Saved data entries
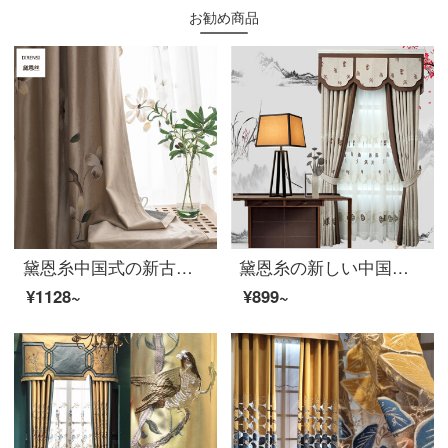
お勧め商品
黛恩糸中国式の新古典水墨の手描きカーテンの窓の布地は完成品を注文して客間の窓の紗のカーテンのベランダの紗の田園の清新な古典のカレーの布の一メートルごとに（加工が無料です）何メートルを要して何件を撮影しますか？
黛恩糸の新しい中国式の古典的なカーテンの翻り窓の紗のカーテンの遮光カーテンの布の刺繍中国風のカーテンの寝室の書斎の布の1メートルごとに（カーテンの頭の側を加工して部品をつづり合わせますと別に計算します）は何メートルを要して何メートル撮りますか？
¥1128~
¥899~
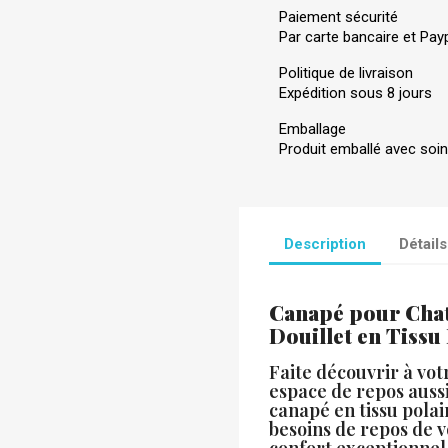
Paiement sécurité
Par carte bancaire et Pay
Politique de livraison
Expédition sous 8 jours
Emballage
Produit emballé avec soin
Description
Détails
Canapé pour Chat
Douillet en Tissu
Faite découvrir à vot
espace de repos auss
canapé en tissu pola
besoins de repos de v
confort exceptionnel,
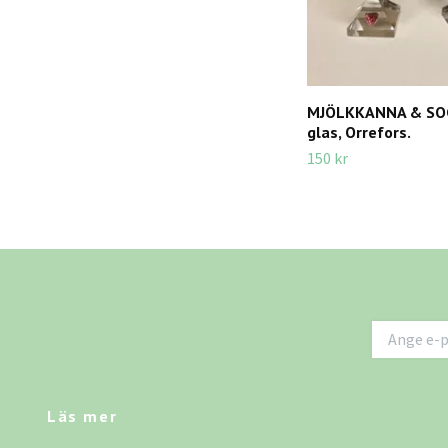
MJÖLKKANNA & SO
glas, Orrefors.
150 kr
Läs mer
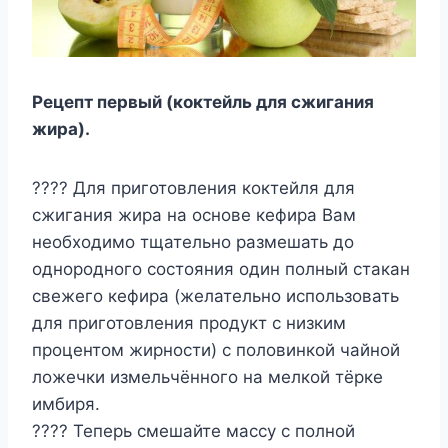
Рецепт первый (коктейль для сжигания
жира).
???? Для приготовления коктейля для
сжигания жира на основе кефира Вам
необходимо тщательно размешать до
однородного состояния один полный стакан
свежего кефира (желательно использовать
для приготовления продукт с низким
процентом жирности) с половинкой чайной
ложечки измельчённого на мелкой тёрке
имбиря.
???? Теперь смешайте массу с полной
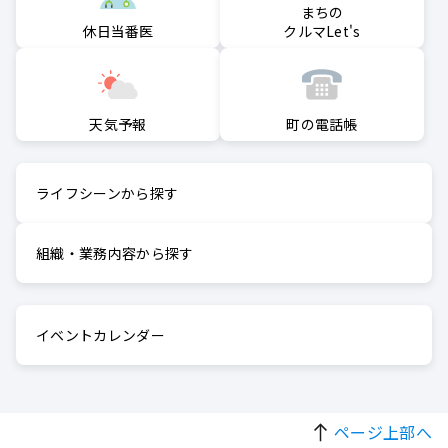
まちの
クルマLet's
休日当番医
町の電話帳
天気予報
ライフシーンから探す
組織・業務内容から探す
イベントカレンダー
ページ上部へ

--

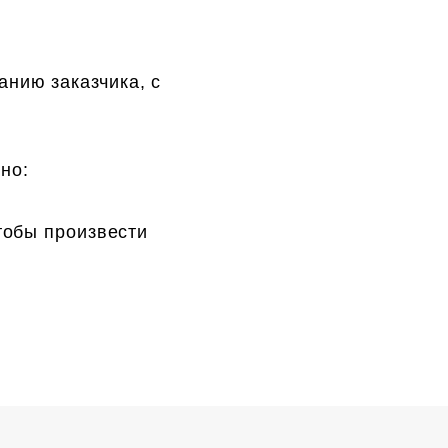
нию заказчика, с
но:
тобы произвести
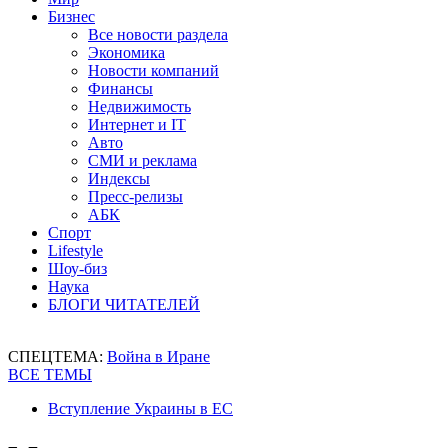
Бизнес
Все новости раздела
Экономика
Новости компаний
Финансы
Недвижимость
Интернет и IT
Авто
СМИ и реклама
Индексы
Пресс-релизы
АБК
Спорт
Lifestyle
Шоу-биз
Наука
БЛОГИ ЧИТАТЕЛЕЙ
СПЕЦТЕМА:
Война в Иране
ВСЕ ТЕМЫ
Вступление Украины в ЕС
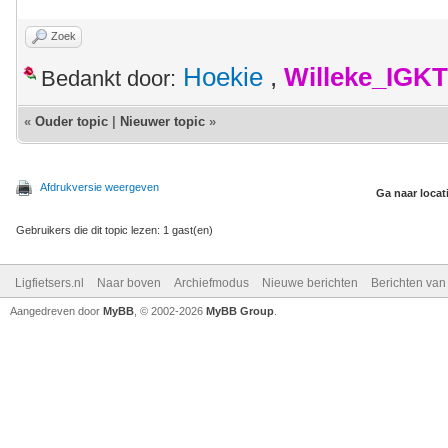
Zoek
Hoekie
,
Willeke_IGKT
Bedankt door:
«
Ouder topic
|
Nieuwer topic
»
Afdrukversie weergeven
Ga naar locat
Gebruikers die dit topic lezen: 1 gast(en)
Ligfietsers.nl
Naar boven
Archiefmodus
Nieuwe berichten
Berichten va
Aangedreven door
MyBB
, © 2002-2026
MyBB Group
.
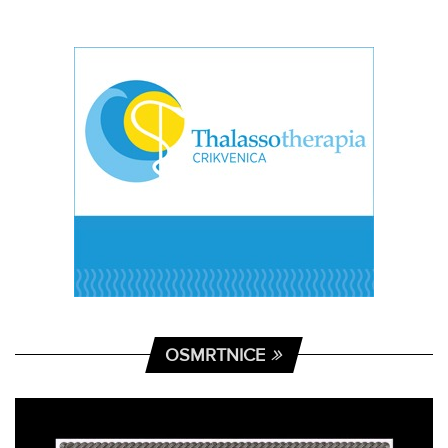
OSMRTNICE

==

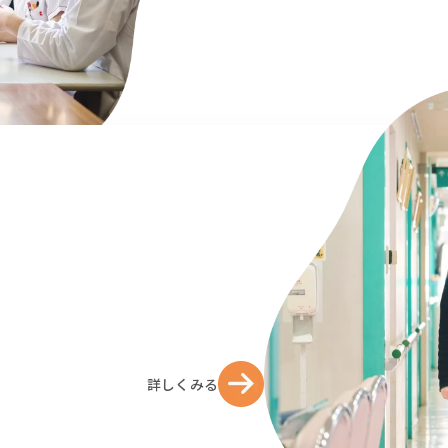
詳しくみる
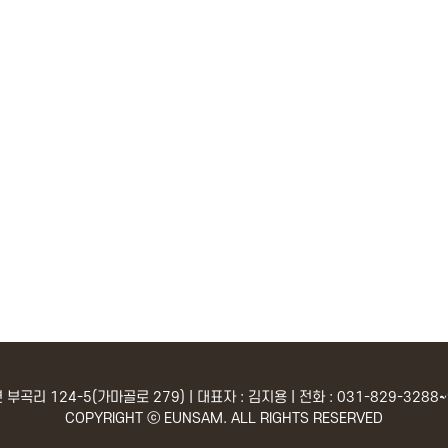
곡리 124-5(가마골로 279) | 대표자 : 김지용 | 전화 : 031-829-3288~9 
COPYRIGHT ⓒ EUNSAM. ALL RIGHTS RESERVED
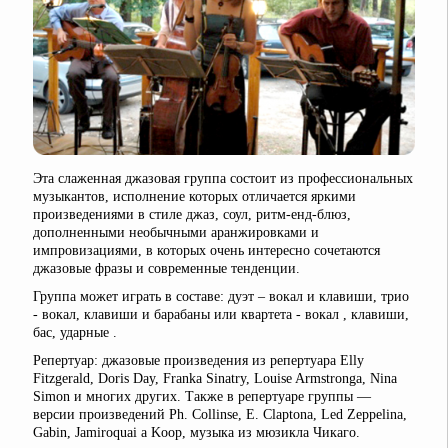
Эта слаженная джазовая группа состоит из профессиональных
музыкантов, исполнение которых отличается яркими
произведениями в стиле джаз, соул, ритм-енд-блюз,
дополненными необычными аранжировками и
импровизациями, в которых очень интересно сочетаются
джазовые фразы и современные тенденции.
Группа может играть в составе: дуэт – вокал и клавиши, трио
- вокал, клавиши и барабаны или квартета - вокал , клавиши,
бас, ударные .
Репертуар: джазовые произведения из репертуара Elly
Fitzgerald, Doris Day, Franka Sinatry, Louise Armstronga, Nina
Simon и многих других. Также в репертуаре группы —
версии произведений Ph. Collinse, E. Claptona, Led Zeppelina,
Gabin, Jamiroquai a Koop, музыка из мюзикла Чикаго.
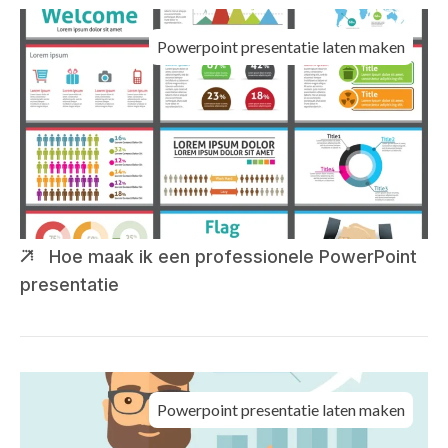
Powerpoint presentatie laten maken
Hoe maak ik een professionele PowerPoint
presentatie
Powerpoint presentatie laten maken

▶ Assignment: Set down exactly the lines above, from the line containing "Politique de livraison" through the line containing "необходимо тщательно размешать до". Skip the pictures.

▶ Exercise result:
Politique de livraison
Expédition sous 8 jours
Emballage
Produit emballé avec soin
Description
Détails
Canapé pour Chat
Douillet en Tissu
Faite découvrir à vot
espace de repos auss
canapé en tissu pola
besoins de repos de v
confort exceptionnel,
MJÖLKKANNA & SO
glas, Orrefors.
150 kr
Läs mer
Рецепт первый (коктейль для сжигания
жира).
???? Для приготовления коктейля для
сжигания жира на основе кефира Вам
необходимо тщательно размешать до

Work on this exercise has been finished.